Set down again each entry exactly as it reads, pictures excluded.

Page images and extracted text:
◆ ◆ ◆ ◆ ◆

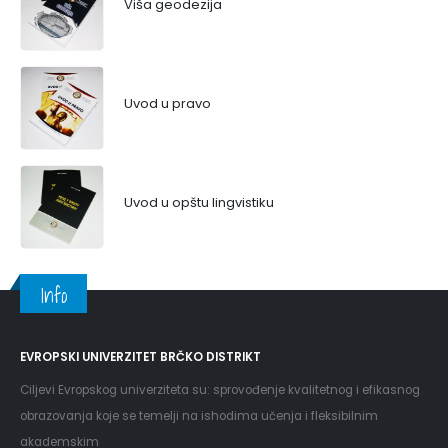
Viša geodezija
Uvod u pravo
Uvod u opštu lingvistiku
Info
EVROPSKI UNIVERZITET BRČKO DISTRIKT
Ciljevi Evropskog univerziteta su: sprovođenje kvalitetnog i efikasnog
obrazovanja koje se temelji na ishodima učenja i fleksibilnim
akademskim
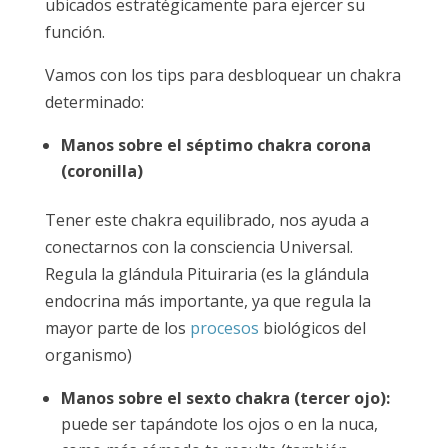
ubicados estratégicamente para ejercer su
función.
Vamos con los tips para desbloquear un chakra
determinado:
Manos sobre el séptimo chakra corona
(coronilla)
Tener este chakra equilibrado, nos ayuda a
conectarnos con la consciencia Universal.
Regula la glándula Pituiraria (es la glándula
endocrina más importante, ya que regula la
mayor parte de los
procesos
biológicos del
organismo)
Manos sobre el sexto chakra (tercer ojo):
puede ser tapándote los ojos o en la nuca,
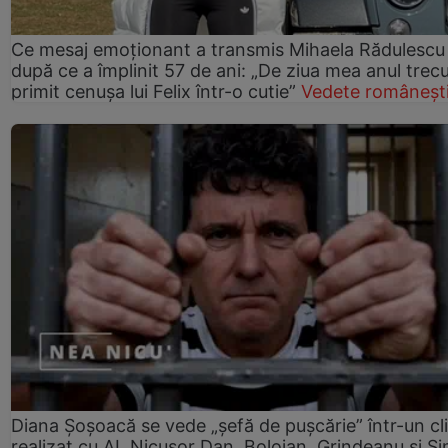
Ce mesaj emoționant a transmis Mihaela Rădulescu
după ce a împlinit 57 de ani: „De ziua mea anul trec
primit cenușa lui Felix într-o cutie”
Vedete româneșt
Diana Șoșoacă se vede „șefă de pușcărie” într-un cl
realizat cu AI. Nicușor Dan, Bolojan, Grindeanu și Si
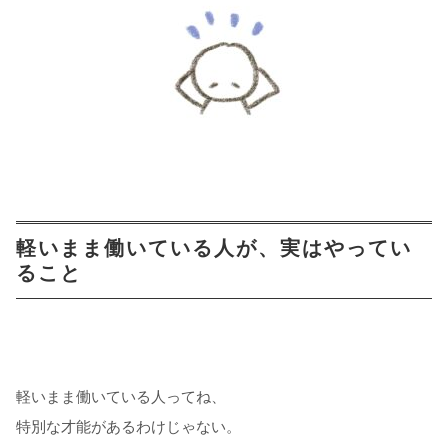
軽いまま働いている人が、実はやってい
ること
軽いまま働いている人ってね、
特別な才能があるわけじゃない。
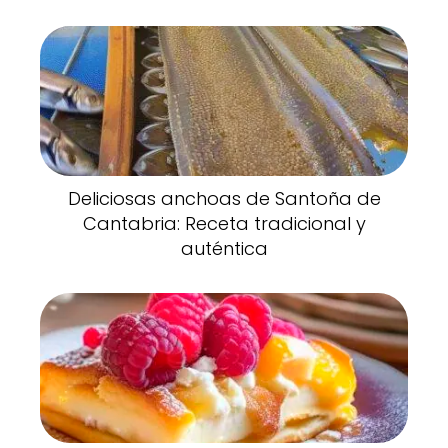
Deliciosas anchoas de Santoña de
Cantabria: Receta tradicional y
auténtica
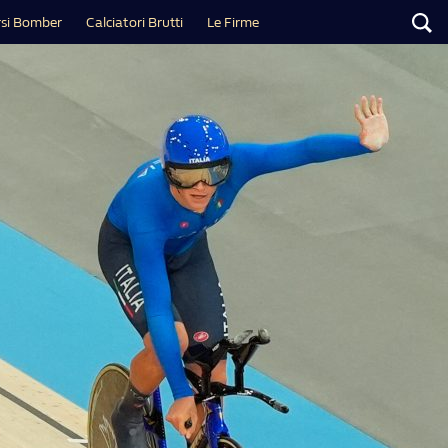
si Bomber
Calciatori Brutti
Le Firme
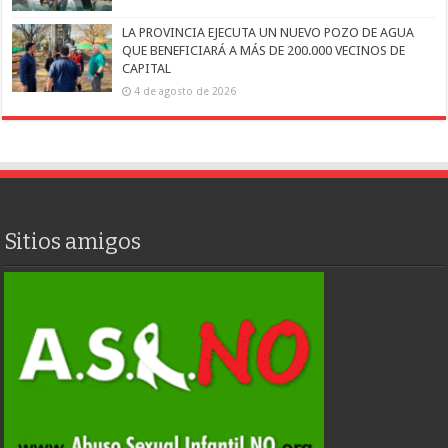
LA PROVINCIA EJECUTA UN NUEVO POZO DE AGUA
QUE BENEFICIARÁ A MÁS DE 200.000 VECINOS DE
CAPITAL
4 de agosto de 2026
Sitios amigos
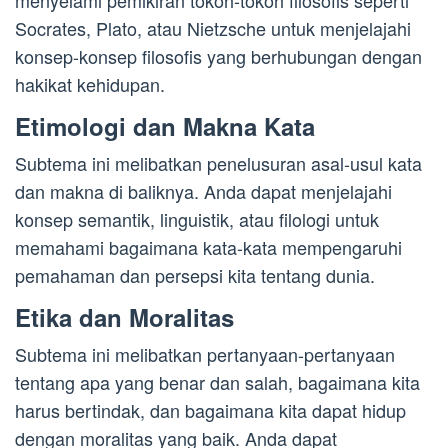
menyelami pemikiran tokoh-tokoh filosofis seperti
Socrates, Plato, atau Nietzsche untuk menjelajahi
konsep-konsep filosofis yang berhubungan dengan
hakikat kehidupan.
Etimologi dan Makna Kata
Subtema ini melibatkan penelusuran asal-usul kata
dan makna di baliknya. Anda dapat menjelajahi
konsep semantik, linguistik, atau filologi untuk
memahami bagaimana kata-kata mempengaruhi
pemahaman dan persepsi kita tentang dunia.
Etika dan Moralitas
Subtema ini melibatkan pertanyaan-pertanyaan
tentang apa yang benar dan salah, bagaimana kita
harus bertindak, dan bagaimana kita dapat hidup
dengan moralitas yang baik. Anda dapat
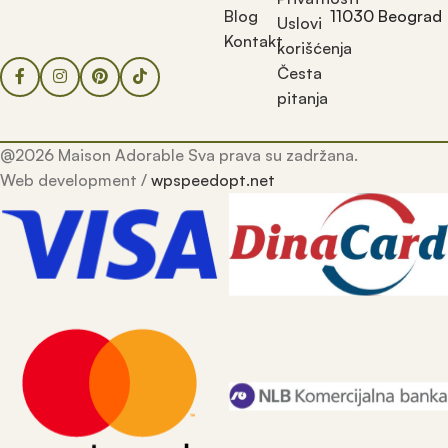
Blog
11030 Beograd
Uslovi
Kontakt
korišćenja
Česta
pitanja
@2026 Maison Adorable Sva prava su zadržana.
Web development /
wpspeedopt.net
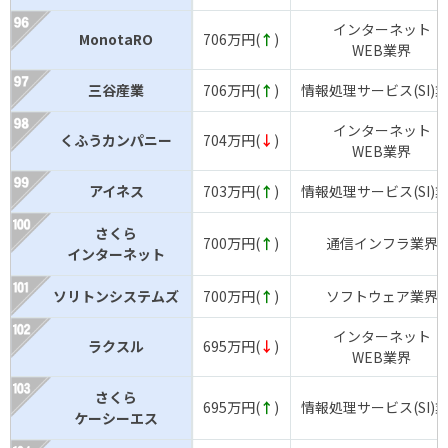
インターネット
MonotaRO
706万円(
↑
)
WEB業界
三谷産業
706万円(
↑
)
情報処理サービス(SI)
インターネット
くふうカンパニー
704万円(
↓
)
WEB業界
アイネス
703万円(
↑
)
情報処理サービス(SI)
さくら
700万円(
↑
)
通信インフラ業界
インターネット
ソリトンシステムズ
700万円(
↑
)
ソフトウェア業界
インターネット
ラクスル
695万円(
↓
)
WEB業界
さくら
695万円(
↑
)
情報処理サービス(SI)
ケーシーエス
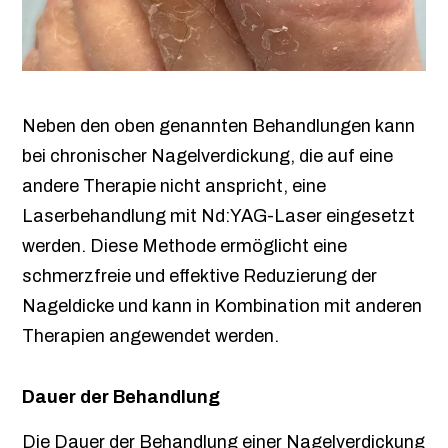
Neben den oben genannten Behandlungen kann
bei chronischer Nagelverdickung, die auf eine
andere Therapie nicht anspricht, eine
Laserbehandlung mit Nd:YAG-Laser eingesetzt
werden. Diese Methode ermöglicht eine
schmerzfreie und effektive Reduzierung der
Nageldicke und kann in Kombination mit anderen
Therapien angewendet werden.
Dauer der Behandlung
Die Dauer der Behandlung einer Nagelverdickung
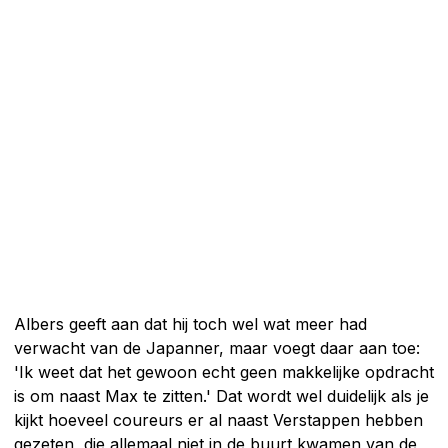
Albers geeft aan dat hij toch wel wat meer had
verwacht van de Japanner, maar voegt daar aan toe:
'Ik weet dat het gewoon echt geen makkelijke opdracht
is om naast Max te zitten.' Dat wordt wel duidelijk als je
kijkt hoeveel coureurs er al naast Verstappen hebben
gezeten, die allemaal niet in de buurt kwamen van de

◆ ◆ ◆ ◆ ◆

### YOUR RESPONSE
Viša geodezija
Uvod u pravo
Uvod u opštu lingvistiku
Info
EVROPSKI UNIVERZITET BRČKO DISTRIKT
Ciljevi Evropskog univerziteta su: sprovođenje kvalitetnog i efikasnog
obrazovanja koje se temelji na ishodima učenja i fleksibilnim
akademskim
ubicados estratégicamente para ejercer su
función.
Vamos con los tips para desbloquear un chakra
determinado:
Manos sobre el séptimo chakra corona
(coronilla)
Tener este chakra equilibrado, nos ayuda a
conectarnos con la consciencia Universal.
Regula la glándula Pituiraria (es la glándula
endocrina más importante, ya que regula la
mayor parte de los
procesos
biológicos del
organismo)
Manos sobre el sexto chakra (tercer ojo):
puede ser tapándote los ojos o en la nuca,
Ce mesaj emoționant a transmis Mihaela Rădulescu
după ce a împlinit 57 de ani: „De ziua mea anul trec
primit cenușa lui Felix într-o cutie”
Vedete româneșt
Diana Șoșoacă se vede „șefă de pușcărie” într-un cl
realizat cu AI. Nicușor Dan, Bolojan, Grindeanu și Si
軽いまま働いている人が、実はやってい
ること
軽いまま働いている人ってね、
特別な才能があるわけじゃない。
Deliciosas anchoas de Santoña de
Cantabria: Receta tradicional y
auténtica
si Bomber
Calciatori Brutti
Le Firme
LA PROVINCIA EJECUTA UN NUEVO POZO DE AGUA
QUE BENEFICIARÁ A MÁS DE 200.000 VECINOS DE
CAPITAL
4 de agosto de 2026
Sitios amigos
menyelami pemikiran tokoh-tokoh filosofis seperti
Socrates, Plato, atau Nietzsche untuk menjelajahi
konsep-konsep filosofis yang berhubungan dengan
hakikat kehidupan.
Etimologi dan Makna Kata
Subtema ini melibatkan penelusuran asal-usul kata
dan makna di baliknya. Anda dapat menjelajahi
konsep semantik, linguistik, atau filologi untuk
memahami bagaimana kata-kata mempengaruhi
pemahaman dan persepsi kita tentang dunia.
Etika dan Moralitas
Subtema ini melibatkan pertanyaan-pertanyaan
tentang apa yang benar dan salah, bagaimana kita
harus bertindak, dan bagaimana kita dapat hidup
dengan moralitas yang baik. Anda dapat
Blog
11030 Beograd
Uslovi
Kontakt
korišćenja
Česta
pitanja
@2026 Maison Adorable Sva prava su zadržana.
Web development /
wpspeedopt.net
インターネット
MonotaRO
706万円(
↑
)
WEB業界
三谷産業
706万円(
↑
)
情報処理サービス(SI)
インターネット
くふうカンパニー
704万円(
↓
)
WEB業界
アイネス
703万円(
↑
)
情報処理サービス(SI)
さくら
700万円(
↑
)
通信インフラ業界
インターネット
ソリトンシステムズ
700万円(
↑
)
ソフトウェア業界
インターネット
ラクスル
695万円(
↓
)
WEB業界
さくら
695万円(
↑
)
情報処理サービス(SI)
ケーシーエス
Neben den oben genannten Behandlungen kann
bei chronischer Nagelverdickung, die auf eine
andere Therapie nicht anspricht, eine
Laserbehandlung mit Nd:YAG-Laser eingesetzt
werden. Diese Methode ermöglicht eine
schmerzfreie und effektive Reduzierung der
Nageldicke und kann in Kombination mit anderen
Therapien angewendet werden.
Dauer der Behandlung
Die Dauer der Behandlung einer Nagelverdickung
Albers geeft aan dat hij toch wel wat meer had
verwacht van de Japanner, maar voegt daar aan toe:
'Ik weet dat het gewoon echt geen makkelijke opdracht
is om naast Max te zitten.' Dat wordt wel duidelijk als je
kijkt hoeveel coureurs er al naast Verstappen hebben
gezeten, die allemaal niet in de buurt kwamen van de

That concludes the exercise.